My humble apologies for pushing for an answer. I should have been more patient. I just thought maybe it got overlooked.

saspus · 2 March 2024 17:43

That is a prefix for the s3 path where the duplicacy will initialize the storage. If it’s different — there will be different storages. There will be no deduplication across them.

Yes, to have cross machine deduplication all machines must backup to the same storage (same url, same bucket, same prefix (directory))

Correct.

Nope.

Storage password in duplicacy protects encryption keys stored in the config file that are used to encrypt your data in chunks, regardless of where your duplicacy datastore is stored.

Later you may decide to move your Duplicacy datastore to e.g. Amazon AWS or local NAS and continue backup.

The Storj passphrase is different and is specific to Storj. Anything you store on Storj is end-to-end encrypted. There is no way to save data unencrypted on their network. So, you need to provide encryption keys when you send the data. When you use S3 integration that encryption passprase is store on their s3 gateway and protected by s3 secret.
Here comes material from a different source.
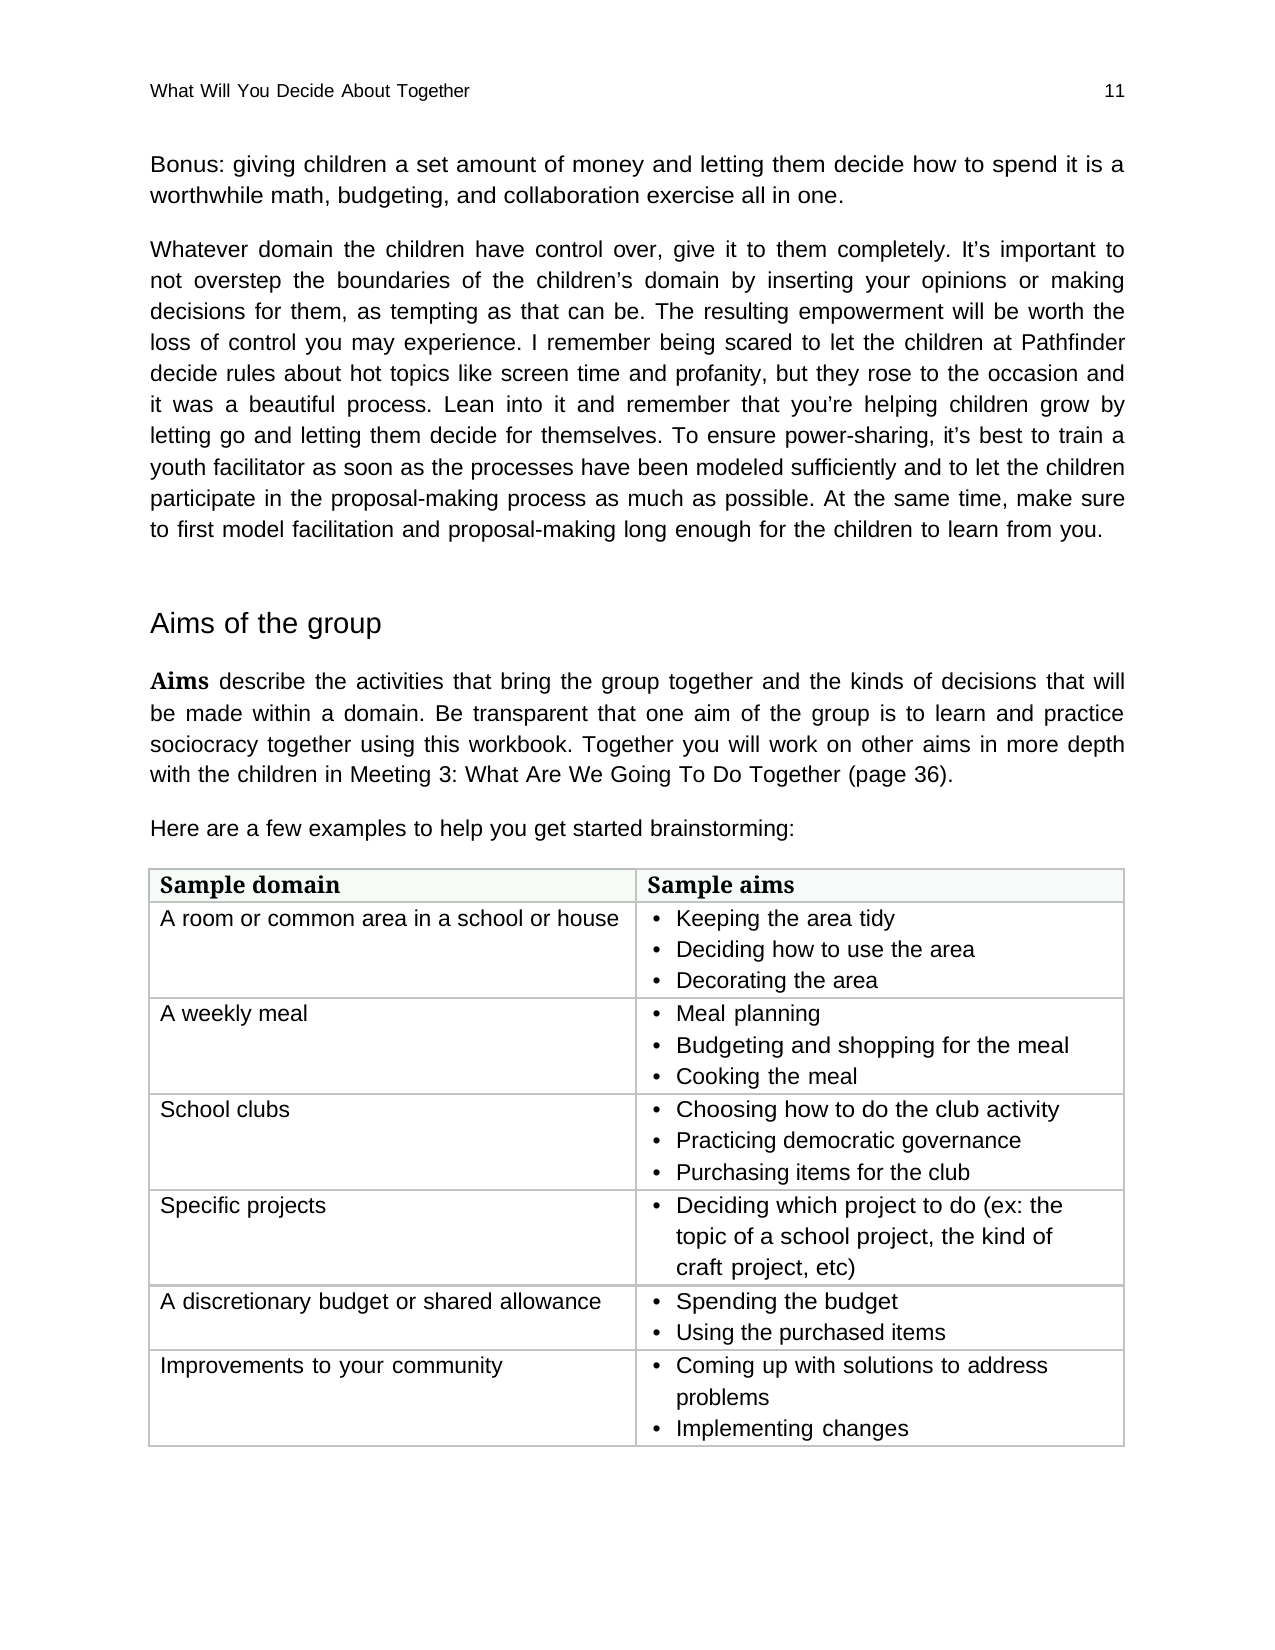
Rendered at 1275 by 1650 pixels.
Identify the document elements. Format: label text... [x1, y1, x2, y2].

table_cell A weekly meal [150, 999, 635, 1093]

In this case your data is effectively encrypted twice — once by duplicacy, and the other time by storj.

It’s tempting to not enable encryption in duplicacy to save some resources - but I would keep it, specifically for the case if you would decide to migrate away from storj in the future. Just lease your options open.

backups1 · 3 March 2024 03:32

Funny, I just rebuild my B2 buckets because of some of these reasons. I moved from 1 bucket to about 8… each of my shared folders basically gets a bucket. It’s faster to do individual backups, faster to search the buckets, easier to manage AND if there’s a corruption someplace, I don’t have to remove the entire bucket and start over, just the bucket that had issues. A bit more work to get it going, but definitely worth it for me.

saspus · 3 March 2024 03:44

You don’t need to remove the entire bucket nor start over in either case.

But if your storage provider corrupts data — the solution is not to dance around it; the solution is to switch to another provider, like, yesterday.

jadonr · 3 March 2024 22:37

So if a backup does become corrupted what are the correct steps to resolve? Coming from Duplicati where backups were regularly failing with corrupt chunks, this concerns me as well. If I’m pointing all machines to the same bucket, that would be dissapointing if I have to remove a few terabytes of data by deleting an entire bucket when there is only one machine that is at fault.

saspus · 3 March 2024 22:55

Duplicati is horrible unstable crap. I’m not surprised it was getting corrupted every time.

If your storage is providing consistency guarantees backup won’t get corrupted. Duplicacy is using CAS (content addressable storage) where each chunk is immutable and uniquely identifiable by id encoded in a filename. There is no indexing database that could get corrupted either. Everything is in the filesystem.

If your storage is not reliable — you can enable erasure coding in duplicacy to mitigate it somewhat or better yet change storage.

The source of inconsistencies with duplicacy is when storage lies about what was stored (e.g. keeping truncated file) or when duplicacy is interrupted while deleting data, keeping partial ghost snapshots.

There are ways to repair the corrupted chunks and there are ways to purge the affected snapshots if desired.

Either way, there is never need to start over or get lose entire backup. The only exception is config file. If config file is corrupted — backup is dead, as it contains encryption keys. This file is written once and only read afterwards. So, if your storage is reliable — you are good.

jadonr · 3 March 2024 23:26

Thanks for the confirmation. I’m hoping Storj will be reliable. I never had a problem with Backblaze B2.

saspus · 3 March 2024 23:42

Yes, Storj mathematically cannot return bad data — it’s end to end encrypted. So you either get your data back or none, never corrupted.

But do read other threads on storj here — you might have performance issues if your network equipment is not up to the task.